I would say that by 3, children have clearly developed personal will. By this time, they have encountered many adult choices and rules made for them, and it is only natural that they soon become aware of what they want or would prefer. Examples of this can be found in eating, sleep times, and preference in play activities.
I believe children initially enjoy supervised structure and a sense of parents being within sight, but that changes as they feel a sense of being supervised or controlled too much. Day care might be one of those things which has a feel of external control not necessarily of their own choice.
And so it is important that children experience episodes of freedom where they are allowed to pick their activities and allowed to play on their own at times within that freedom. Generally, if kids choose an activity like reading, it can be happily be done with grown-ups, but it is best if it is their choice of books from whatever is available. This is also true of collaborative play such as with crayons, paints, play-doh. These possible activities can be made available to children, but it is always best if they choose if they want to do these or something else.

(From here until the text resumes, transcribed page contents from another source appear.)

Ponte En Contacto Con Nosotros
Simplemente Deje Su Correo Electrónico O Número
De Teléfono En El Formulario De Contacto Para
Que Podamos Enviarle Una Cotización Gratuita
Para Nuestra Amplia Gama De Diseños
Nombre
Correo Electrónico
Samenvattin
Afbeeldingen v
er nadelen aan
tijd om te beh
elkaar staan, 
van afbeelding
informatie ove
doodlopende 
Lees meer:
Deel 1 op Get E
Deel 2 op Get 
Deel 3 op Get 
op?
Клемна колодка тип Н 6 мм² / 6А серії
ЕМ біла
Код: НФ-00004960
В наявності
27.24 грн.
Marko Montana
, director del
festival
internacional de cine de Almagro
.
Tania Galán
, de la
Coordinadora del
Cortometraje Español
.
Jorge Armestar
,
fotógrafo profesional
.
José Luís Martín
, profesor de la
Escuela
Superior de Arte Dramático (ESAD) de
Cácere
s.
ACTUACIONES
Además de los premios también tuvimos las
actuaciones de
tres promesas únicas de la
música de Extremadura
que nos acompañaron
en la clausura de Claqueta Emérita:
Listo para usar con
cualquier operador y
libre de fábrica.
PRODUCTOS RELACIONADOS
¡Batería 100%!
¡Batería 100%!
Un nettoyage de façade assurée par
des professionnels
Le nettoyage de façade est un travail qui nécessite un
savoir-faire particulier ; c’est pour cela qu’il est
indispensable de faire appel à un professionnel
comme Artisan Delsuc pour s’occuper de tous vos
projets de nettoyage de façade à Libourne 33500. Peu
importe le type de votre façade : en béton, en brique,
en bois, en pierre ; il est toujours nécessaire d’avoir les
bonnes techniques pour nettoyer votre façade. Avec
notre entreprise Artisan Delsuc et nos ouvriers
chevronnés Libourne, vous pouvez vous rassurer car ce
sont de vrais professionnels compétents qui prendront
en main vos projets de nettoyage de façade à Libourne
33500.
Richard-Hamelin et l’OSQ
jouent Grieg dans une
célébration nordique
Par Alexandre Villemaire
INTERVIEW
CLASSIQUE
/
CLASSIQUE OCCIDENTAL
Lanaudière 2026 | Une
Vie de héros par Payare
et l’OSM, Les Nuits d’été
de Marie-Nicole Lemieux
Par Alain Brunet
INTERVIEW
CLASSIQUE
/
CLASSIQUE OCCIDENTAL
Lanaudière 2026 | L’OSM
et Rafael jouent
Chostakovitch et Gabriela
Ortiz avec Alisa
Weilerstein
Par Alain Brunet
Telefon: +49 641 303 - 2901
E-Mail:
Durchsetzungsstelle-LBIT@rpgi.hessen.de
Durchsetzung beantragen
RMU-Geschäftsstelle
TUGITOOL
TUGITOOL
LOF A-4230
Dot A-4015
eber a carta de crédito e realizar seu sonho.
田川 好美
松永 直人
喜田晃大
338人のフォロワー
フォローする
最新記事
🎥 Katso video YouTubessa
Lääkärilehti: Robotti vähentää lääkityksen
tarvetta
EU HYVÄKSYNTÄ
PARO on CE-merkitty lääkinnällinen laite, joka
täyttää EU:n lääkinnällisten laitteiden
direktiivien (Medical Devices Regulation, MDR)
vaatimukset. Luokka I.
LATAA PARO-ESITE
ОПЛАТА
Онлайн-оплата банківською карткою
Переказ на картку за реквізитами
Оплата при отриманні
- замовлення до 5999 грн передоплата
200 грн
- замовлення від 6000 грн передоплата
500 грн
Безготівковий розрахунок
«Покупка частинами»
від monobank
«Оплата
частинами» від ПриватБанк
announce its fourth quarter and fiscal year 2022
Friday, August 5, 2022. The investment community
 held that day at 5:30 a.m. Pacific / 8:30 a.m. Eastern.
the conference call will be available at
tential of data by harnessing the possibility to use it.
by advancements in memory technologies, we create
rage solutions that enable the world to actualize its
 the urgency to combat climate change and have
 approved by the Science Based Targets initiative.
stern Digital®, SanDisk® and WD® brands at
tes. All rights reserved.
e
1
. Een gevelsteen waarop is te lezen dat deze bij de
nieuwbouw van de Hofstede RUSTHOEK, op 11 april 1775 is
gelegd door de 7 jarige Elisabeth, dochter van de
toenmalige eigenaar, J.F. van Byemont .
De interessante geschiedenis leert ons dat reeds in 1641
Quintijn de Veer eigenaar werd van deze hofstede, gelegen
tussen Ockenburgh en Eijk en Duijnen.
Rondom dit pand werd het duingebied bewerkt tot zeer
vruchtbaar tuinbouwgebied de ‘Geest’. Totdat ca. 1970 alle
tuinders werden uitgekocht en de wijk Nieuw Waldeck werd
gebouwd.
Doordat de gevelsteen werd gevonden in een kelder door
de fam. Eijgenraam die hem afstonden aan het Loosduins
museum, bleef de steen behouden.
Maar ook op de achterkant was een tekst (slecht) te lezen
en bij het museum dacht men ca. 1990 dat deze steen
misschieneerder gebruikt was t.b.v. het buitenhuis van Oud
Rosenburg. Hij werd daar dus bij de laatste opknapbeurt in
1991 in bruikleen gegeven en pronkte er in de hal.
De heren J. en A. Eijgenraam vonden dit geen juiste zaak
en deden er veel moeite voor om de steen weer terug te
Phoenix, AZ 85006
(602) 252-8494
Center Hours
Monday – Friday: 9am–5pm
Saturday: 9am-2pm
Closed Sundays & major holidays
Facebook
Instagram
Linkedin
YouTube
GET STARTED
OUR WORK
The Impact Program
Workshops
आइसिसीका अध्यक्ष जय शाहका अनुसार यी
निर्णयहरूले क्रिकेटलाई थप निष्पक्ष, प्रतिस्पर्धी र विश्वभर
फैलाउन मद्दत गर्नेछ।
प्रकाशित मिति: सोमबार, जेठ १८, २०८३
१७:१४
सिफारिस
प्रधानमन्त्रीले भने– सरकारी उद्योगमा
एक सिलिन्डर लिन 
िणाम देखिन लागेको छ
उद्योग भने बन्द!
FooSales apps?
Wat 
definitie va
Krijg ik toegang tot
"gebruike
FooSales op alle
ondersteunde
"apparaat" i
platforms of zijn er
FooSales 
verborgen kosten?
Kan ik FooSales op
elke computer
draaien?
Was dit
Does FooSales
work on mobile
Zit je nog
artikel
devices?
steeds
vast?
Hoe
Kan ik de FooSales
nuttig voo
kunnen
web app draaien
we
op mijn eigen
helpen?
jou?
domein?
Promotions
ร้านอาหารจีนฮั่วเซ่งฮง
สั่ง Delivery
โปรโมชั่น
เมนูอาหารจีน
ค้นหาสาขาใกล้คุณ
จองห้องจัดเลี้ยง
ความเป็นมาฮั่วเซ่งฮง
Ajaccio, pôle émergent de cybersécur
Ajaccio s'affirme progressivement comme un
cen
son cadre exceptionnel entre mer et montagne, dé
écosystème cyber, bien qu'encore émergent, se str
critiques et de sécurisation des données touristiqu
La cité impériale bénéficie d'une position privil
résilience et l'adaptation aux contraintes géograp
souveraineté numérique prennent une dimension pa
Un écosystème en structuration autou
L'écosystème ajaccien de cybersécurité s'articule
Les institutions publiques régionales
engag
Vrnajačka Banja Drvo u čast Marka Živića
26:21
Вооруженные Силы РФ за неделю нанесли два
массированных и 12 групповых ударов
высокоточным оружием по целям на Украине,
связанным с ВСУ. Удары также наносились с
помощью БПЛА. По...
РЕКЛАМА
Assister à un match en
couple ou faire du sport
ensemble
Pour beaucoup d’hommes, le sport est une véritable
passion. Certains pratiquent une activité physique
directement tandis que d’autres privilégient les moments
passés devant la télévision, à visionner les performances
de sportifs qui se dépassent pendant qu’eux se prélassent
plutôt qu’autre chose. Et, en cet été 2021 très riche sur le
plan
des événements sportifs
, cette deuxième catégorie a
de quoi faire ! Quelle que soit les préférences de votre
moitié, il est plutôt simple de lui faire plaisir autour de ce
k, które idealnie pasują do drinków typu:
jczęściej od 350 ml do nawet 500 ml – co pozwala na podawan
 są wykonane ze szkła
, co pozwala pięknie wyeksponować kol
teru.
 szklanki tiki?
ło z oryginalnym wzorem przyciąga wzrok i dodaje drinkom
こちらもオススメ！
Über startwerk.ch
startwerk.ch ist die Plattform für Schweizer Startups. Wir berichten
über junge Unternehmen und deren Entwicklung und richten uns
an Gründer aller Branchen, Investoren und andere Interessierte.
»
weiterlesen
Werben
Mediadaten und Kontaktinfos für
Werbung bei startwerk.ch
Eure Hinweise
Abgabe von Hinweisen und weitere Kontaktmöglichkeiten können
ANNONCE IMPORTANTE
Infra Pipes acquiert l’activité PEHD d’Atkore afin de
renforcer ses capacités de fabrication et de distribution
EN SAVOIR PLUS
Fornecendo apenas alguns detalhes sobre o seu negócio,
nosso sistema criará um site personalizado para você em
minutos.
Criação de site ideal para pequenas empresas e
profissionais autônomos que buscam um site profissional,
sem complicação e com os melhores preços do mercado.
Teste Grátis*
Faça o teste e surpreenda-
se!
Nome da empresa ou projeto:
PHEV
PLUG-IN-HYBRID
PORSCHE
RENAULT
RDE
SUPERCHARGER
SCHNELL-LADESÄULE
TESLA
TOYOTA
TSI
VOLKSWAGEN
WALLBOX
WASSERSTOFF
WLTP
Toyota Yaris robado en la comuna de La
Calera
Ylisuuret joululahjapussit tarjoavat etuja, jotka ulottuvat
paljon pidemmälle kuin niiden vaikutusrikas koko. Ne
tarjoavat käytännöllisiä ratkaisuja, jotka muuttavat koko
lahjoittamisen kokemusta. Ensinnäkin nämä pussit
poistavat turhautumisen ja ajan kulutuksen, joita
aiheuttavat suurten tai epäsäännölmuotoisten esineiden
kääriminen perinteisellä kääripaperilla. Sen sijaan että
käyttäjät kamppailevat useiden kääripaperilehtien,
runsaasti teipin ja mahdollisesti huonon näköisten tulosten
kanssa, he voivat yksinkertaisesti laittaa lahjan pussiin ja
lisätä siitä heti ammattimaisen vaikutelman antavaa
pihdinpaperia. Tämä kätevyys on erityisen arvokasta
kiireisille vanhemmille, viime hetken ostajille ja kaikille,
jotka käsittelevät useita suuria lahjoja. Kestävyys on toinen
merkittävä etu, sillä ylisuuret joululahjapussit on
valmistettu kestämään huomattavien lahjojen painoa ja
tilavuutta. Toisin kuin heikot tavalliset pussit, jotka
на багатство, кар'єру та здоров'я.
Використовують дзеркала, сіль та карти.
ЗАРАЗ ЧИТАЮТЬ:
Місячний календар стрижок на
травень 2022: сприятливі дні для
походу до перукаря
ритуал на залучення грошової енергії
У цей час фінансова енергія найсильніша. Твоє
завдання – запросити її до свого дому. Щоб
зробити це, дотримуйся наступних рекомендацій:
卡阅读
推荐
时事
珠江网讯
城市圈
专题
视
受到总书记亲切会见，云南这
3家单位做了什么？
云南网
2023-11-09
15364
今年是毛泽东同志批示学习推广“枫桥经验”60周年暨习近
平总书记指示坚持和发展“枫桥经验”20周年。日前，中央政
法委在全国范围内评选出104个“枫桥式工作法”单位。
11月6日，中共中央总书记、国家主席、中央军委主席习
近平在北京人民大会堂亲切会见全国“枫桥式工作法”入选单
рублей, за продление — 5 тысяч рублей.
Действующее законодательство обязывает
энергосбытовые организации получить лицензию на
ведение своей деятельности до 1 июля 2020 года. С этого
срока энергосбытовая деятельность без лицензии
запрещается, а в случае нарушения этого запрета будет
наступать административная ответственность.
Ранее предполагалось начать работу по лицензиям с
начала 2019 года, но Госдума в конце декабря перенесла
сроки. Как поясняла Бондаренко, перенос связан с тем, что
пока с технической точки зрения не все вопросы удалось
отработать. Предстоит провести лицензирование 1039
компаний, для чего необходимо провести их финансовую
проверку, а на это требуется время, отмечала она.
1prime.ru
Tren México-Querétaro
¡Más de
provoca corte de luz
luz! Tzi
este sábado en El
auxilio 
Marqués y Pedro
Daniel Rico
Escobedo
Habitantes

When an adult plays with children or has a conflict with them at this age, the adult experiences, periodically, their will, as in “This is what I want” and sometimes “This is what I need” (in more aware children). For them, there is nothing more frustrating than in not being understood when they speak. That and the abrupt imposition of will by a grown-up out of the blue are often natural sources of conflict.
The best parenting I’ve seen in these collisions of will occurs when the parent gives the child choices as in “You do this or this or this”, then letting the child decide. That approach, if done early on, gives children a more supportive sense of choice and support for personal will and preferences. especially, when one of the choices is “We’ll just do what I (the adult) want or think is necessary.” Children will nine times out of ten pick one of the other choices that reflect their interests or selected whims of the moment.
Ultimately, toddlers can be as self-willed as adults, and, like adults, they make choices just like ‘the big people’. They are that developed, that early on. Something there is that longs for personal freedom and its accommodations at and from a very early age.